Presentational vs. Container
Problem
Components tightly couple UI rendering with data fetching, state management, and business logic, making them impossible to reuse with different data sources or test independently. Changes to the API or business rules require modifying components that should only care about presentation.
Solution
Separate components that render UI (presentational) from those that fetch data and manage state (container). This makes presentational components reusable and easier to test in isolation.
Example
This example shows separation of concerns: a presentational component that only renders UI, and a container component that handles data fetching and state management.
// Presentational component - only renders UI
// No data fetching, no business logic, just presentation
class UserList extends HTMLElement {
set users(value) {
this._users = value;
this.render();
}
render() {
// Pure rendering based on props
const items = this._users.map(u => `<li>${u.name}</li>`).join('');
this.innerHTML = `<ul>${items}</ul>`;
}
}
// Container component - handles data fetching
// Manages state and passes data to presentational component
class UserListContainer extends HTMLElement {
async connectedCallback() {
// Fetch data from API
const users = await fetchUsers();
// Pass data down to presentational component
const userList = this.querySelector('user-list');
userList.users = users;
}
render() {
this.innerHTML = '<user-list></user-list>';
}
}
Benefits
- Makes presentational components reusable across different data sources.

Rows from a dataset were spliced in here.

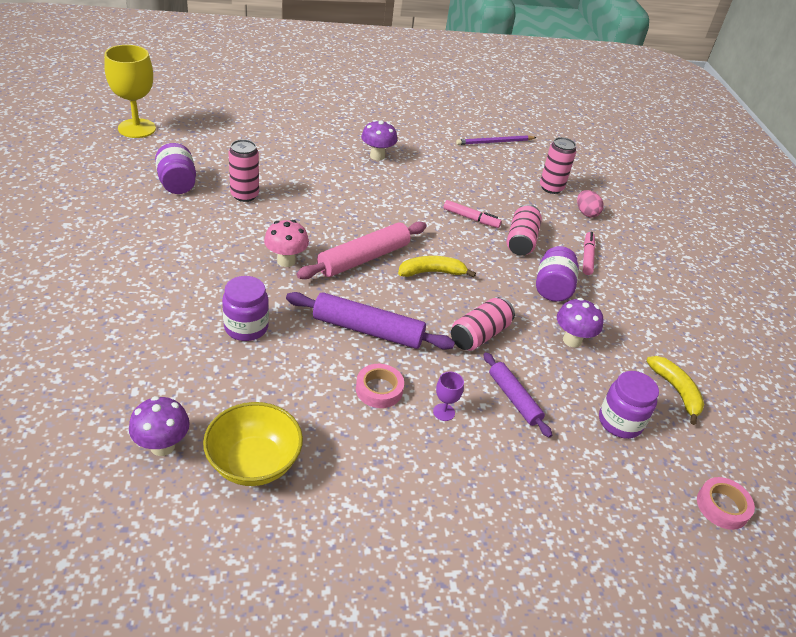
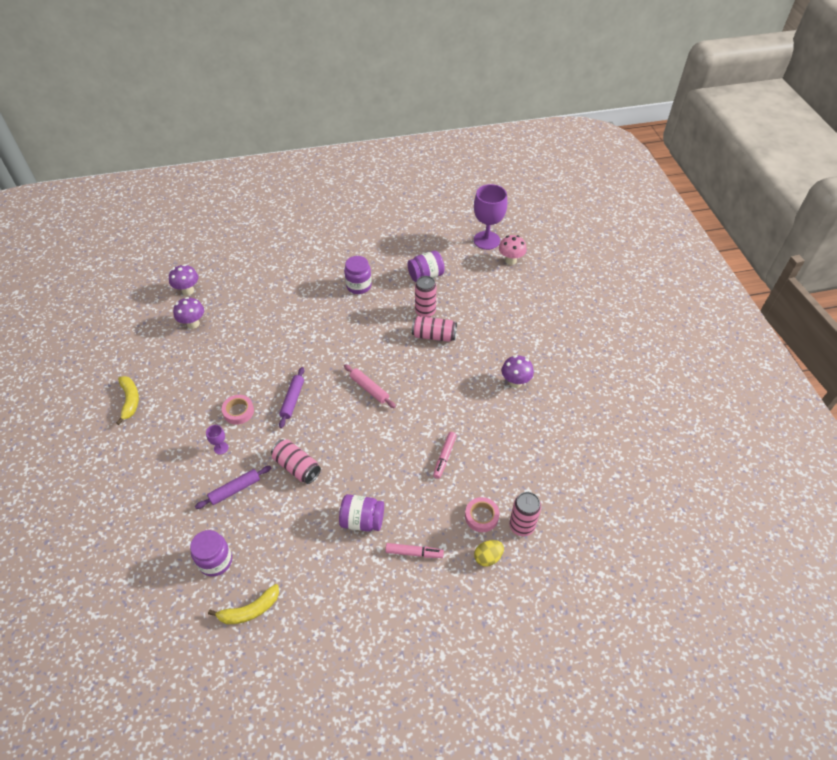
camera: 90 degrees right, 10 degrees up
yellow goblet [104,45,156,138] -> purple goblet [474,184,507,250]
yellow bowl [203,402,303,486] -> none
purple jar [222,276,269,341] -> purple jar moved to [344,256,372,294]
pink mushroom [264,220,309,267] -> pink mushroom moved to [499,235,527,265]
purple rolling pin [286,292,455,350] -> purple rolling pin [279,367,304,428], size x0.62
pink rolling pin [297,221,427,279] -> pink rolling pin [344,364,396,408], size x0.62
yellow banana [398,256,476,277] -> yellow banana moved to [116,376,139,425]
purple pencil [456,135,537,145] -> none
pink can [507,204,542,255] -> pink can moved to [412,316,457,342]
purple mushroom [557,298,603,347] -> purple mushroom moved to [169,264,198,295]
pink egg [577,190,604,217] -> yellow egg [474,540,504,567]
pink tape [697,477,755,530] -> pink tape moved to [465,497,499,532]

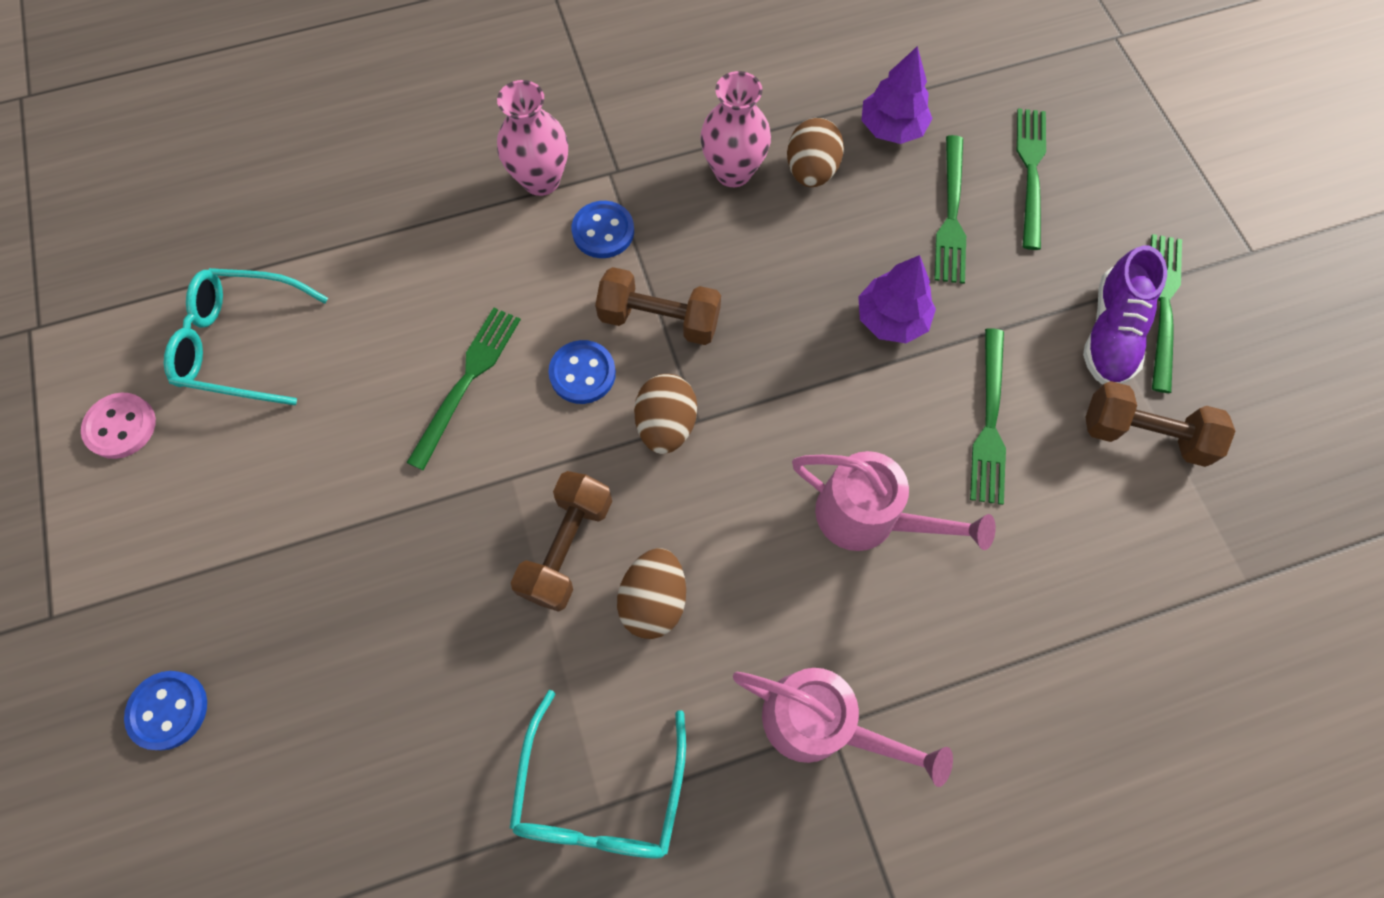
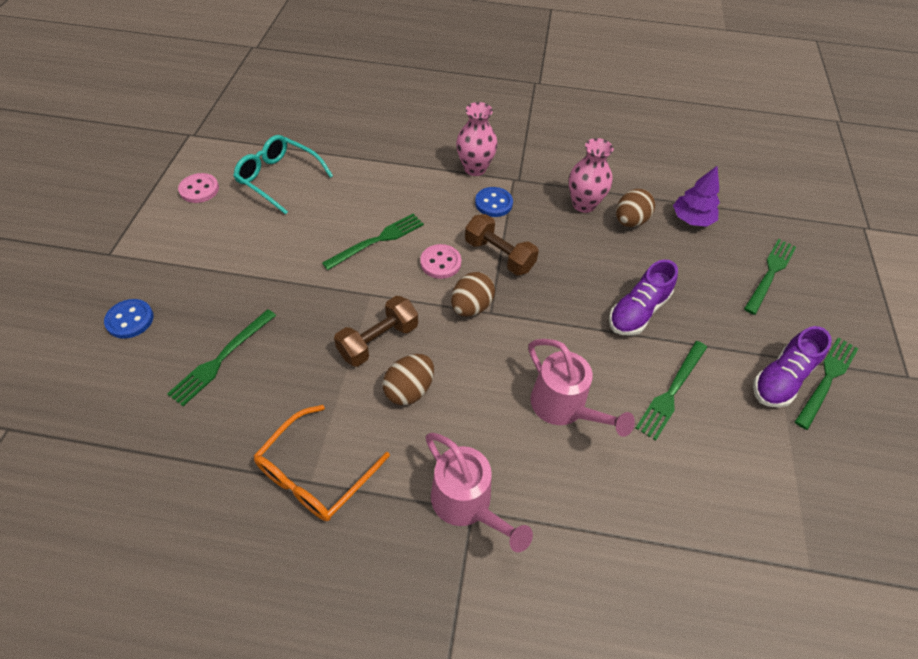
camera: 25 degrees right, 15 degrees down
turquoise glasses [509,690,686,858] -> orange glasses [254,405,390,521]
blue button [548,340,616,404] -> pink button [420,244,461,279]
purple tree [858,255,936,343] -> purple shoe [609,260,678,336]
green fork [934,135,966,284] -> green fork moved to [167,309,276,406]
brown dumbbell [1085,381,1236,467] -> none

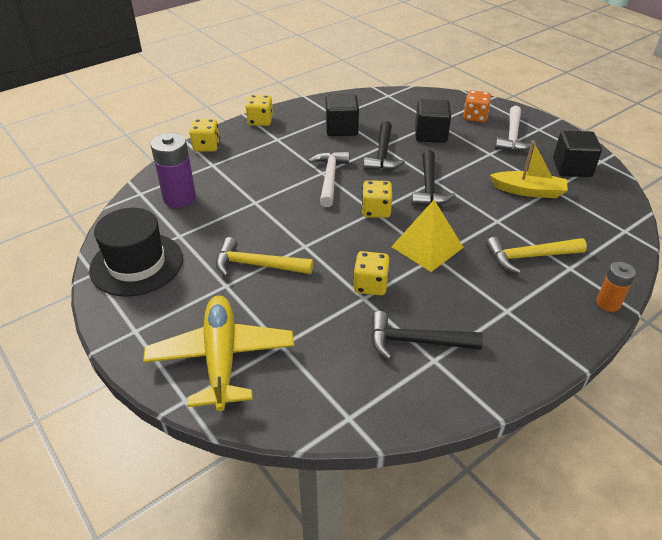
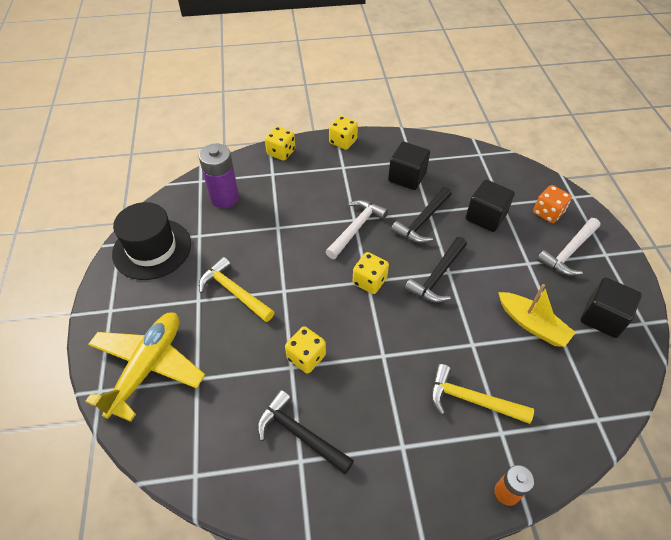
camera: 30 degrees right, 10 degrees up
yellow pyramid [391,200,464,272] -> none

- Simplifies testing by allowing pure components to be tested without mocks.
- Creates clear separation between UI rendering and business logic.
- Enables designers to work on presentational components independently.
Tradeoffs
- Creates additional layers of components, adding boilerplate.
- Can be over-engineering for simple components that don’t need reuse.
- Makes component trees deeper and potentially harder to navigate.
- Largely superseded by hooks which provide better composition.